Sunday, July 26, 2009

To Sleep or Not to Sleep?

Whenever I tell people that I am living at home, I often get the classic response "That must be really nice." Which makes me wonder if they've ever tried living at home as an adult.

Not that there aren't definite perks of living at home. I can see why someone's first thought would be that living at home is great. Most of the time it is-- No rent, free laundry any time, free homecooked meals. Those are the great sides of living at home . . . and I do enjoy them a lot. (Thanks, Mom and Dad.)

However, looking through rose-colored glasses doesn't negate all problems in life. All perks notwithstanding, living at home definitely has its challenges, too. For example, even though I'm an adult, my parents' frequently feel the need to tell me I should be in bed instead of staying up late, or to remind me that I should be working more hours instead of playing with my nieces and nephews.

But, one of my least favorite parts of living at home has always been the wake-up calls.
My parents, especially my dad, have such odd ideas about dragging me out of bed at unearthly hours. But, that's not all. My dad not only marches into my room obscenely early, but he uses the most obnoxious techniques possible to wake me up. My sister, Danielle, can commiserate with me. She suffered the same fate when we shared a room in high school.

And so one day we realized we needed to accurately compile the evidence, so that all future generations could rest assured of the malicious crimes against us. They needed to be aware of all the injustices we faced in the form of various wake-up calls from our dad.

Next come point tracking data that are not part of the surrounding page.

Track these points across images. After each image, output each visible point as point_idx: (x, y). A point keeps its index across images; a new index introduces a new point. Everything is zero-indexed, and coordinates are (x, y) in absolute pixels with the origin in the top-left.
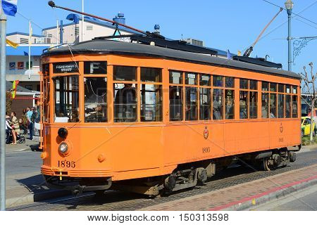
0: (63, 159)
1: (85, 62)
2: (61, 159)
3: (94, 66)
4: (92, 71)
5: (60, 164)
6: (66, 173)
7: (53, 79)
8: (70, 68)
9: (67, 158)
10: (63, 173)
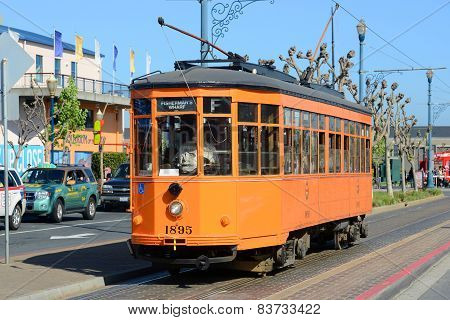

The Many Ways Dad Wakes Us Up

compiled 6/2001 by his victims



Blasts music/scripture tapes in our ears
Bounces basketballs on us
Pokes us with the broom
Tickles our toes
Drums on Danielle like a drummer – “I thought you’d pay more attention to me if I
were a drummer!” (like her friend, Nate)
Prior to accompanying Danielle to her “Steps Ahead” Jazz Concert in Salt Lake, he’d
urge, “Come on! We’re taking steps behind!”
Paddles us
Brings us Cheetos and waves them under our noses, “Smell!” Then he stuffs one in our
mouth!
Rubs Danielle’s legs crying, “Oh, prickly”
Calls “Get out of bed, you big, warm hunk of flesh!”
Grabs legs and pulls them out from under the covers.
Loudly sings, “Good morning” from Singing in the Rain (but conveniently stops when it
comes to the part about “It’s great to stay up late!”)
Is it any wonder I'm looking for an apartment to move to this fall?

7 comments:

krista said...

I liked the blasting "You are 16 going on 17..."

Linda said...

Careful, this will only spur Dad on to greater heights!

Becca said...

At least he isn't armed with any stinky diaps! :)

Danielle said...

Ha ha! Where did you find that list?! I had forgotten almost all of those things. My wakeup calls these days are not nearly so original. They are all variations on:
1) Mom, I need to go to the potty.
2) Mom, I need a drink of cold water.

janel said...

I didn't know about the Cheetos one. Another perk to living at home: waking up to Eliza whispering. In your bed.

janel said...

So you didn't get free laundry when you lived at Alta?

Chris said...

The Cheetos one sounds the worst.
This list is dated 2001, and I'm curious: do you still get creative wake-up calls like this? How would a current list compare?